[MATERIAL TO PROCESS]

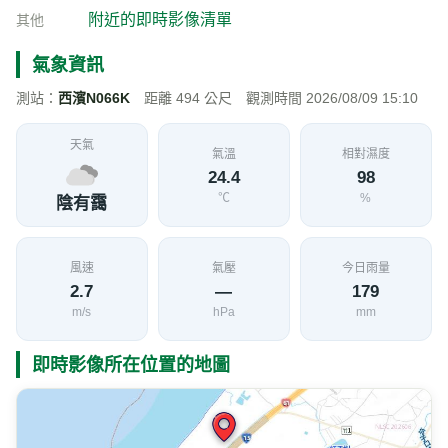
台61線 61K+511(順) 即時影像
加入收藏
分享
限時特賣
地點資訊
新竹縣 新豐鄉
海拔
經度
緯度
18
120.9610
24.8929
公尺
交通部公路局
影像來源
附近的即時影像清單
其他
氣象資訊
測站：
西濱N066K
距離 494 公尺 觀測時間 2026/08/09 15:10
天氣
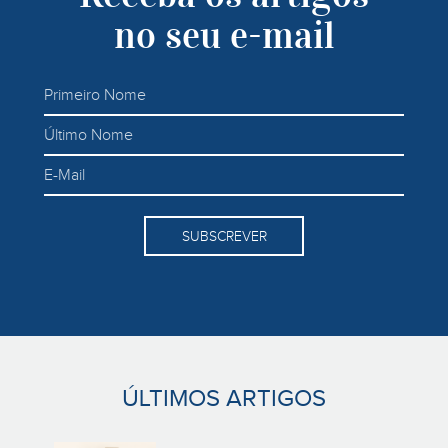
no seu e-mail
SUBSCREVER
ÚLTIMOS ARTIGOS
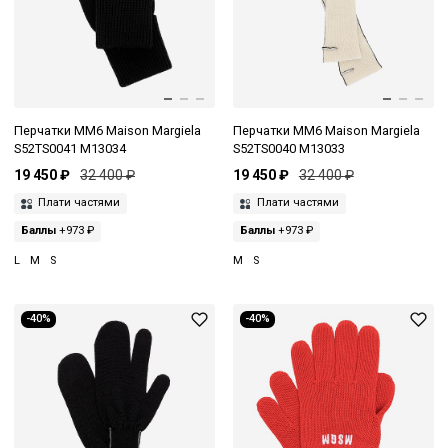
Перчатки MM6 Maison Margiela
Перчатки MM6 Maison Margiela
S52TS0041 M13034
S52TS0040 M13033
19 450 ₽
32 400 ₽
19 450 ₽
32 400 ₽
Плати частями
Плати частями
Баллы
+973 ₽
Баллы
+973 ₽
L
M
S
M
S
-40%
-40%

[/MATERIAL TO PROCESS]

:: WHAT IS BEING ASKED ::
Only the text of the records is to be reproduced exactly; skip the pictures.

:: WRITTEN SOLUTION ::
台61線 61K+511(順) 即時影像
加入收藏
分享
限時特賣
地點資訊
新竹縣 新豐鄉
海拔
經度
緯度
18
120.9610
24.8929
公尺
交通部公路局
影像來源
附近的即時影像清單
其他
氣象資訊
測站：
西濱N066K
距離 494 公尺 觀測時間 2026/08/09 15:10
天氣
no seu e-mail
SUBSCREVER
ÚLTIMOS ARTIGOS
Перчатки MM6 Maison Margiela
Перчатки MM6 Maison Margiela
S52TS0041 M13034
S52TS0040 M13033
19 450 ₽
32 400 ₽
19 450 ₽
32 400 ₽
Плати частями
Плати частями
Баллы
+973 ₽
Баллы
+973 ₽
L
M
S
M
S
-40%
-40%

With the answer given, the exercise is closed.